Dataset items:
+++

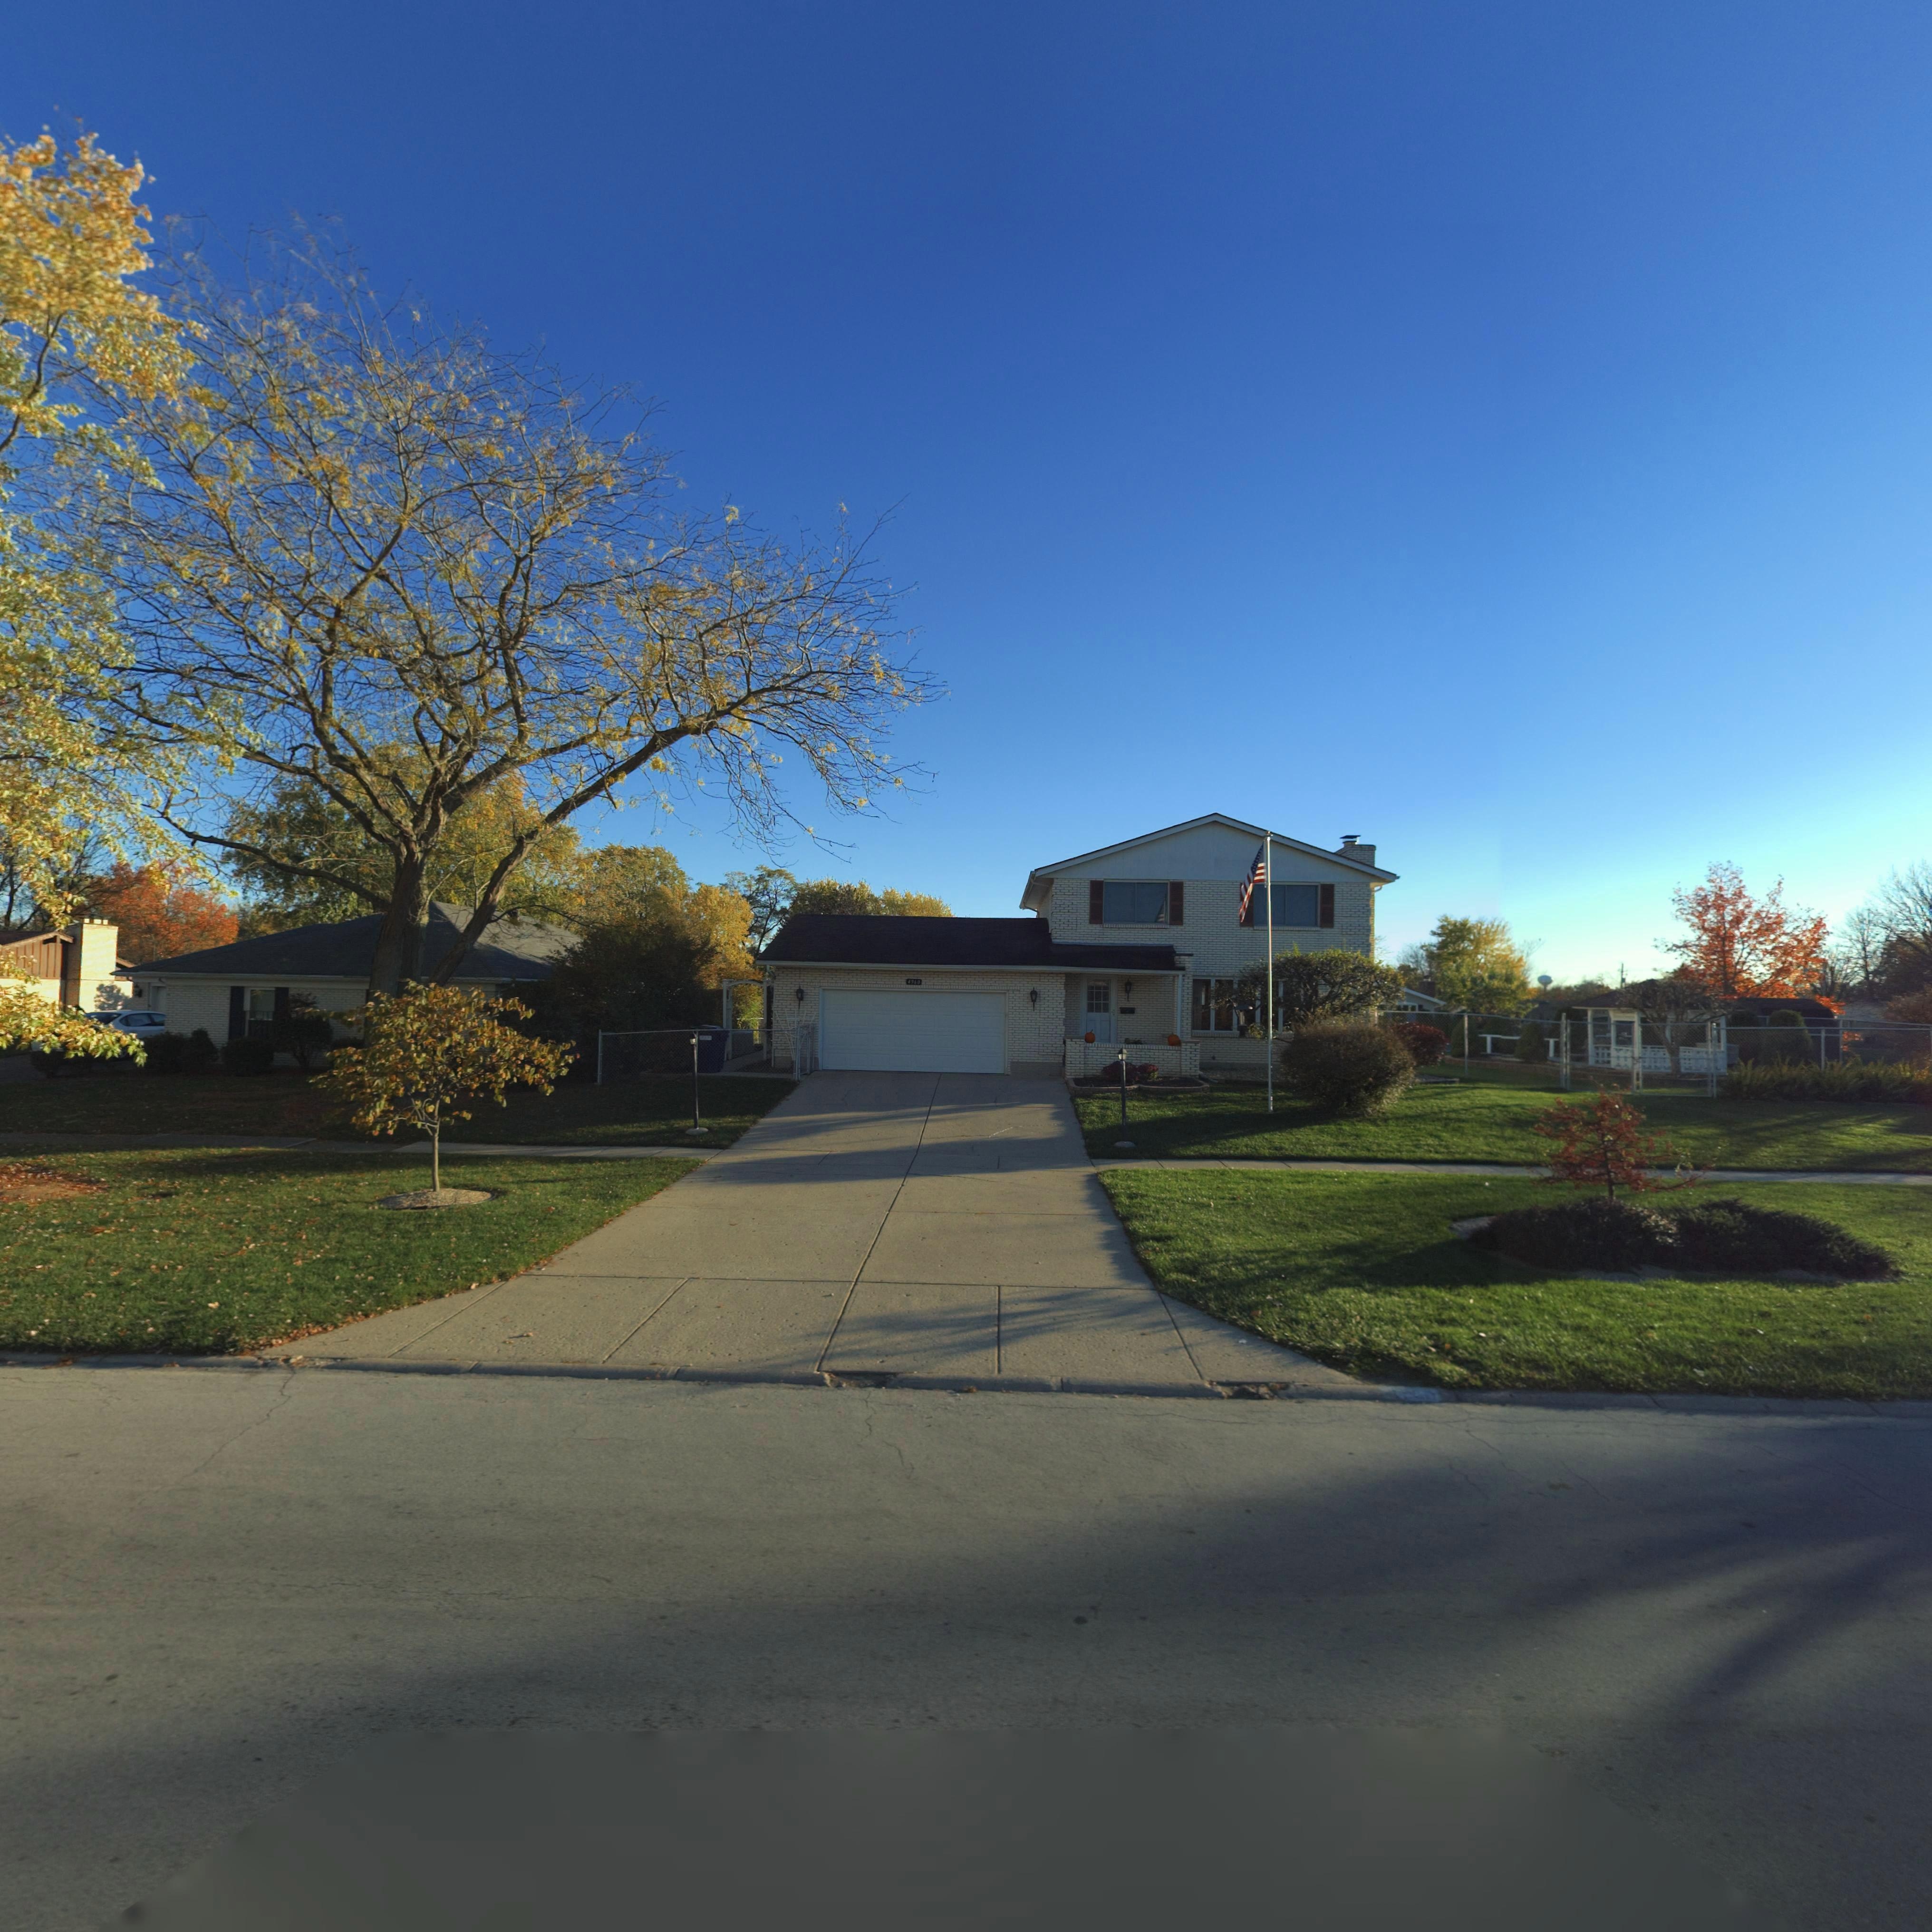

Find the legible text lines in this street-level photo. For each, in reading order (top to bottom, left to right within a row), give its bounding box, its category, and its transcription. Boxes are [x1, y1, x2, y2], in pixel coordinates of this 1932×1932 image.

[907, 979, 921, 985] StreetNumber: 4960
[1421, 1387, 1437, 1402] StreetNumber: 0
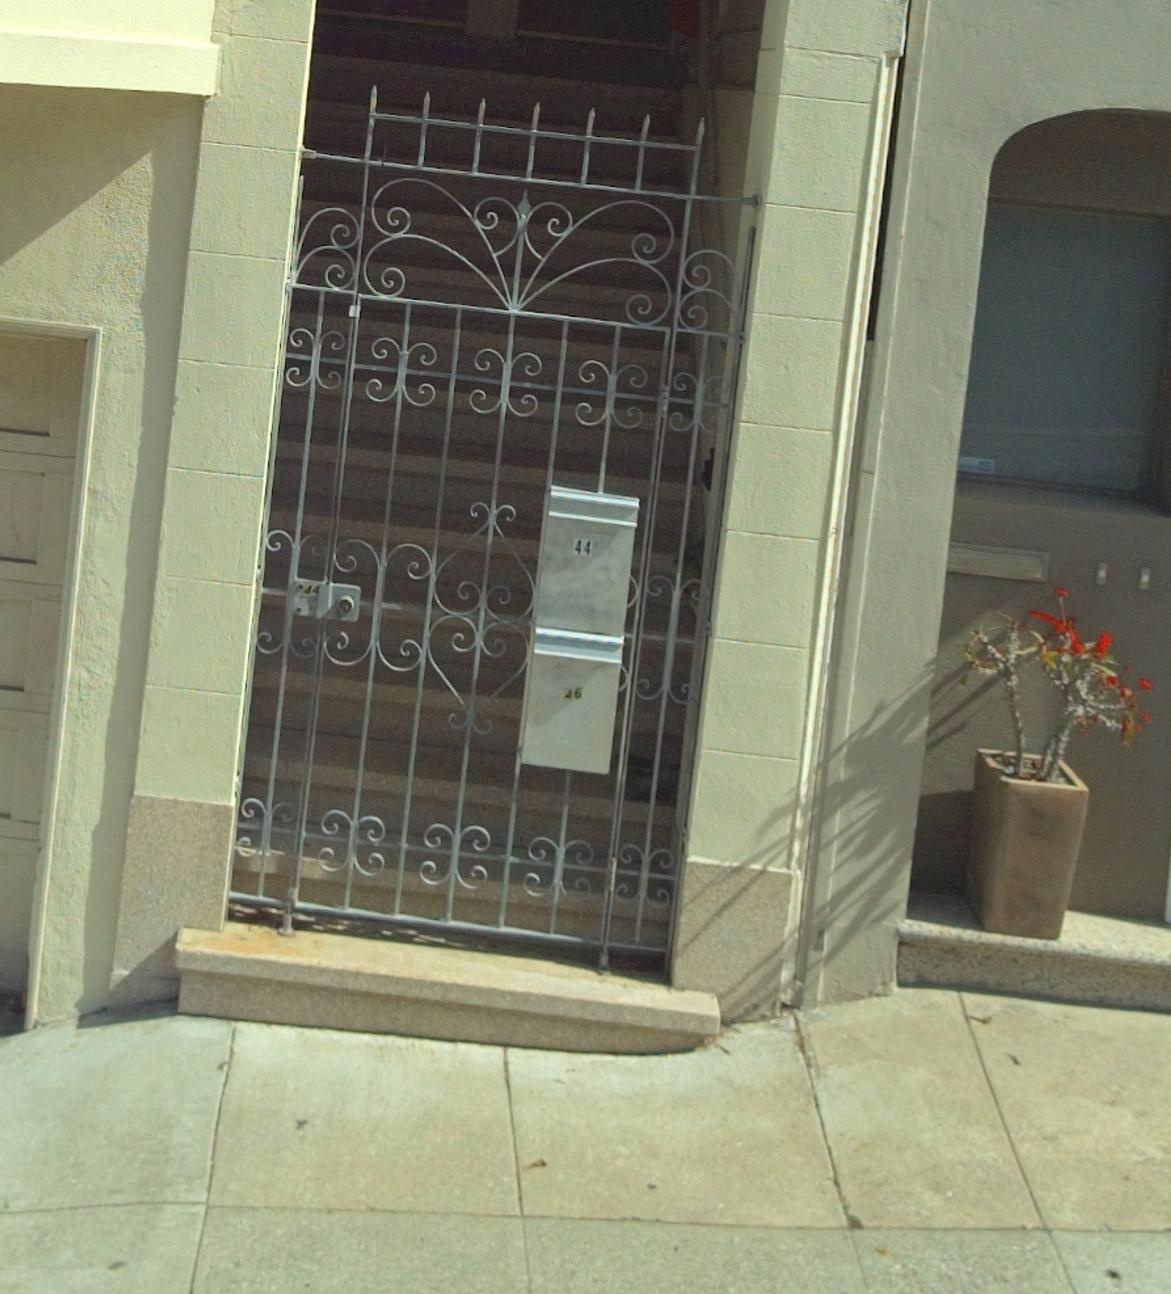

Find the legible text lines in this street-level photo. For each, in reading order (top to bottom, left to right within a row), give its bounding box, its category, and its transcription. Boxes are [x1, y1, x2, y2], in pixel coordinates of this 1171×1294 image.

[573, 534, 595, 559] StreetNumber: 44
[562, 685, 584, 703] StreetNumber: 26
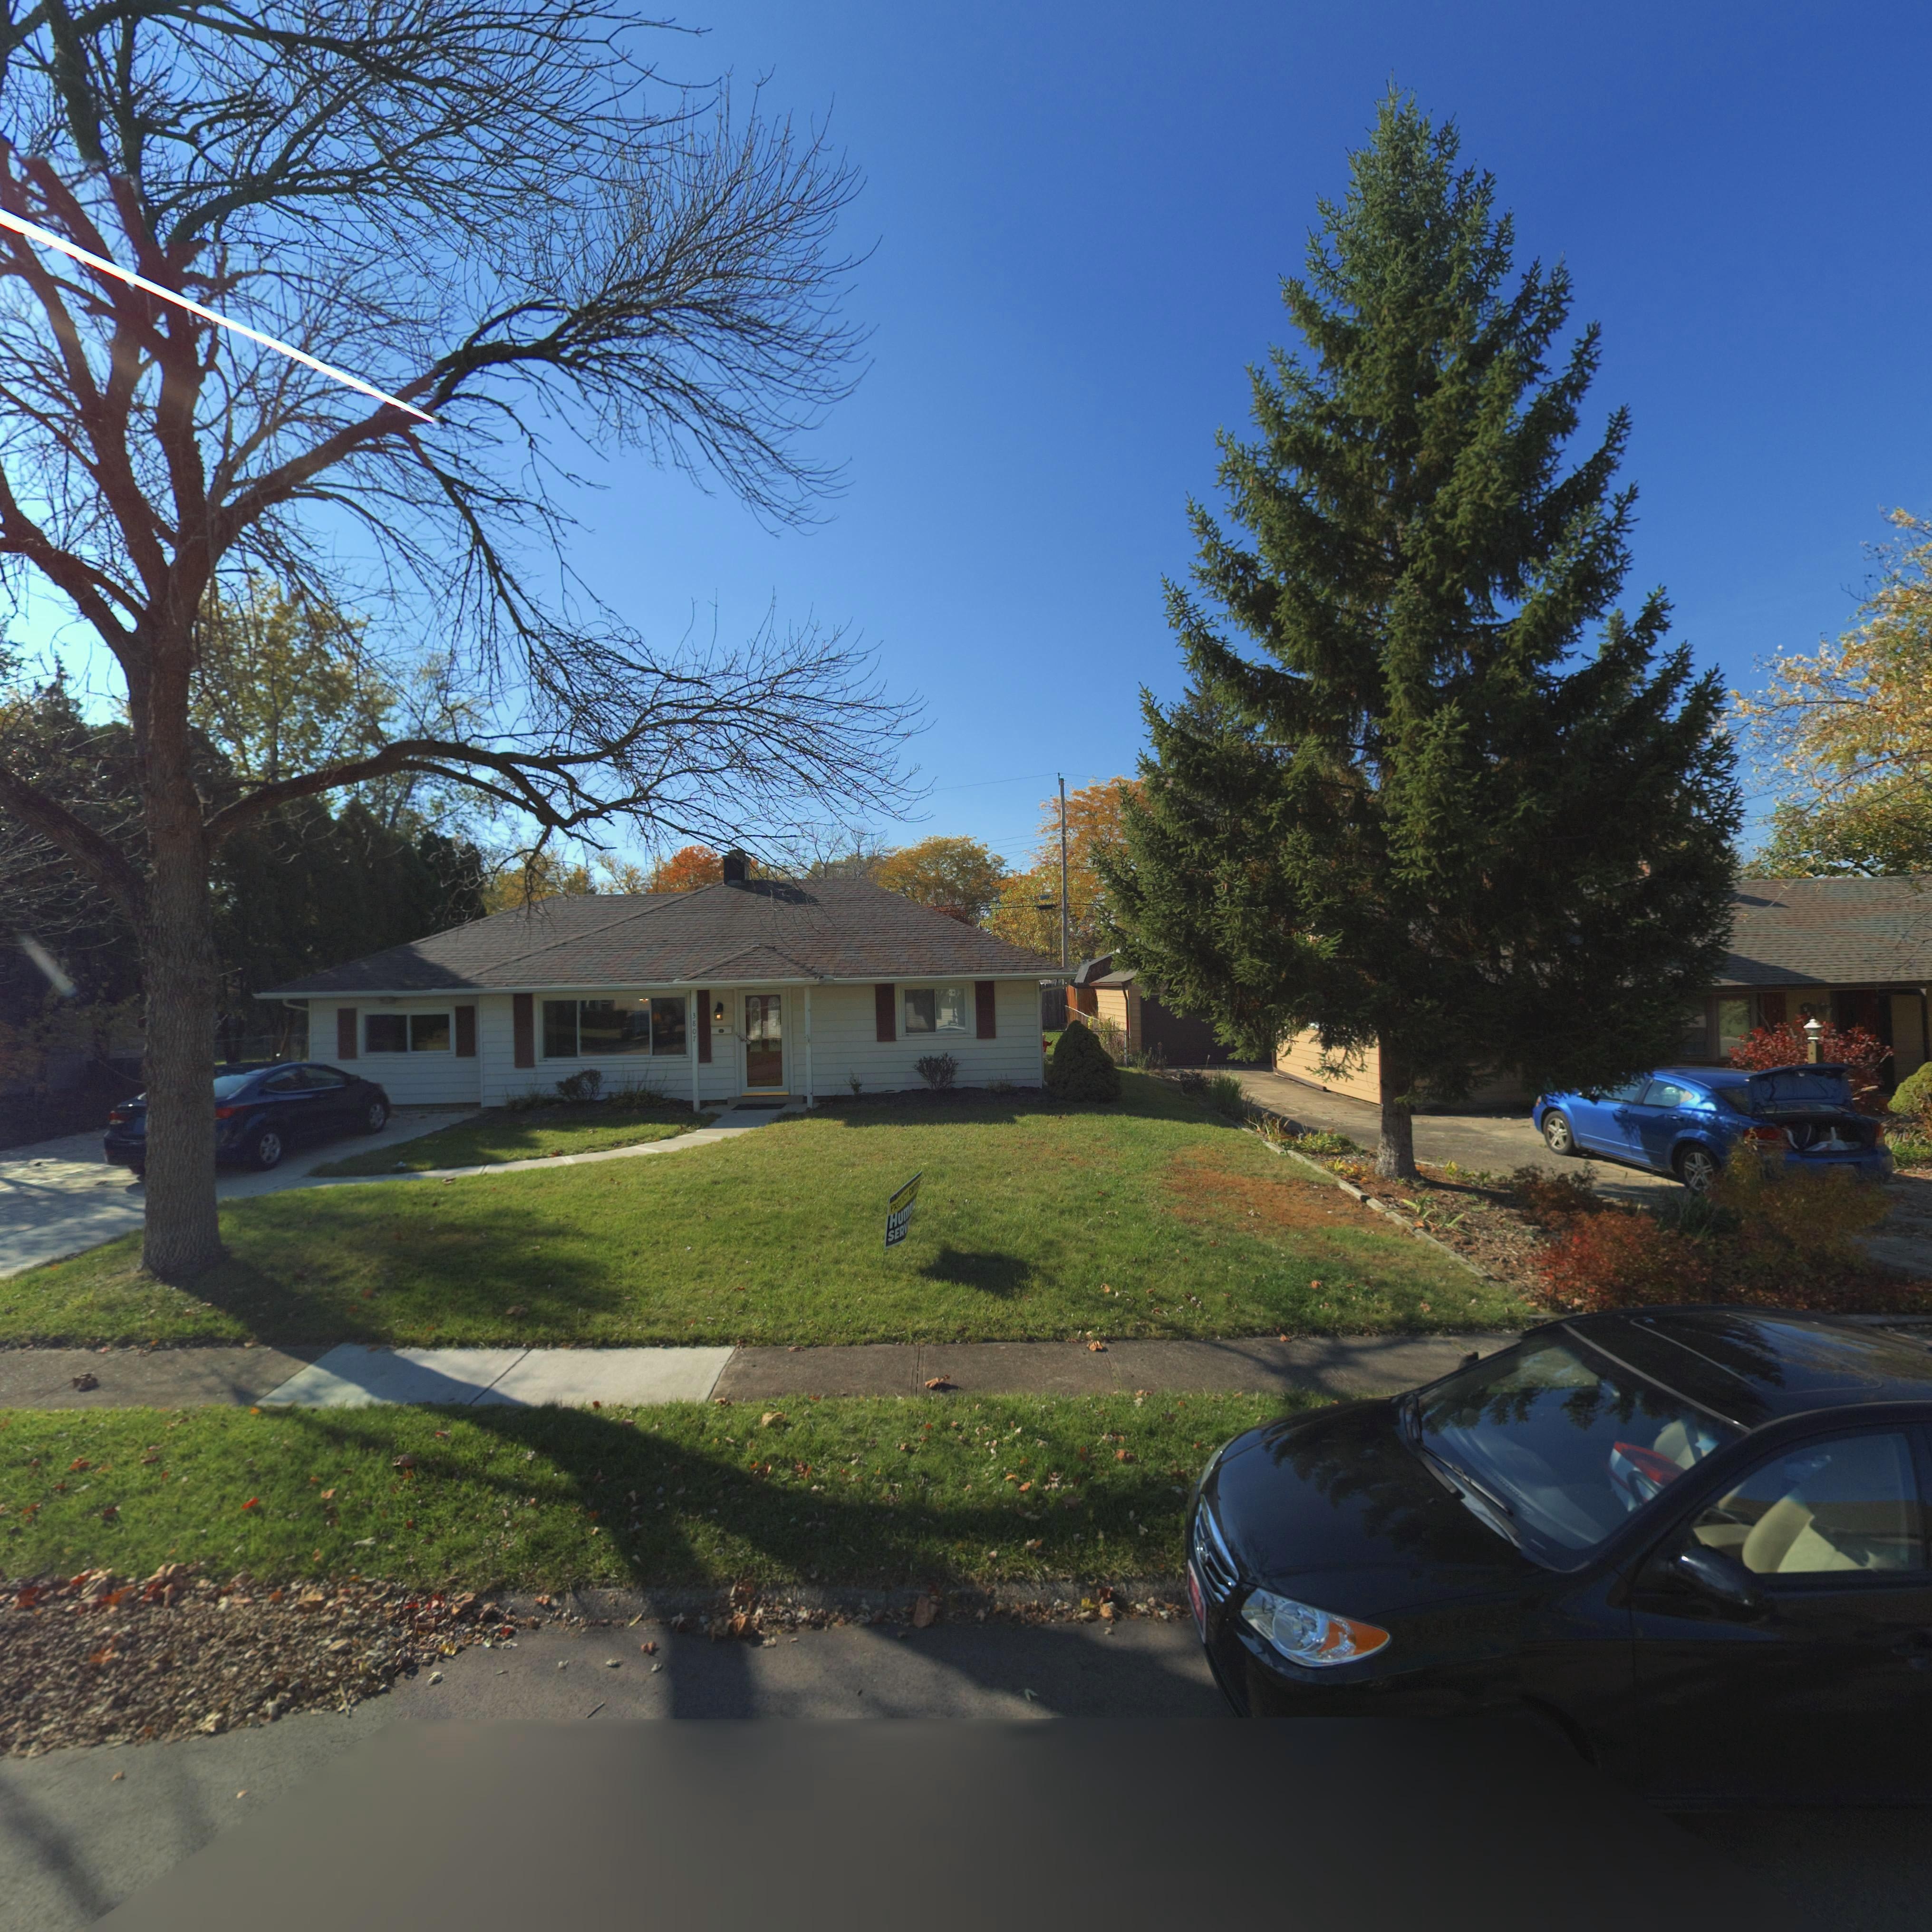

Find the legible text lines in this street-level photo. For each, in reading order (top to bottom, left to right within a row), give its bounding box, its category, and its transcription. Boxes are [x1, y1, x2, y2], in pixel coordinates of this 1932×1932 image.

[691, 1012, 697, 1043] StreetNumber: 3807
[889, 1187, 911, 1214] None: PROTECT
[887, 1218, 908, 1244] None: SERV
[888, 1203, 911, 1231] None: Hum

+++

▶ Task to carry out: Render every line of the listing above as a Markdown table with the columns "No." and "Text", numbering the rows in order. Omit blank lines and the pictures.

▶ Task output:
| No. | Text |
|---|---|
| 1 | Find the legible text lines in this street-level photo. For each, in reading order (top to bottom, left to right within a row), give its bounding box, its category, and its transcription. Boxes are [x1, y1, x2, y2], in pixel coordinates of this 1932×1932 image. |
| 2 | [907, 979, 921, 985] StreetNumber: 4960 |
| 3 | [1421, 1387, 1437, 1402] StreetNumber: 0 |
| 4 | Find the legible text lines in this street-level photo. For each, in reading order (top to bottom, left to right within a row), give its bounding box, its category, and its transcription. Boxes are [x1, y1, x2, y2], in pixel coordinates of this 1171×1294 image. |
| 5 | [573, 534, 595, 559] StreetNumber: 44 |
| 6 | [562, 685, 584, 703] StreetNumber: 26 |
| 7 | Find the legible text lines in this street-level photo. For each, in reading order (top to bottom, left to right within a row), give its bounding box, its category, and its transcription. Boxes are [x1, y1, x2, y2], in pixel coordinates of this 1932×1932 image. |
| 8 | [691, 1012, 697, 1043] StreetNumber: 3807 |
| 9 | [889, 1187, 911, 1214] None: PROTECT |
| 10 | [887, 1218, 908, 1244] None: SERV |
| 11 | [888, 1203, 911, 1231] None: Hum |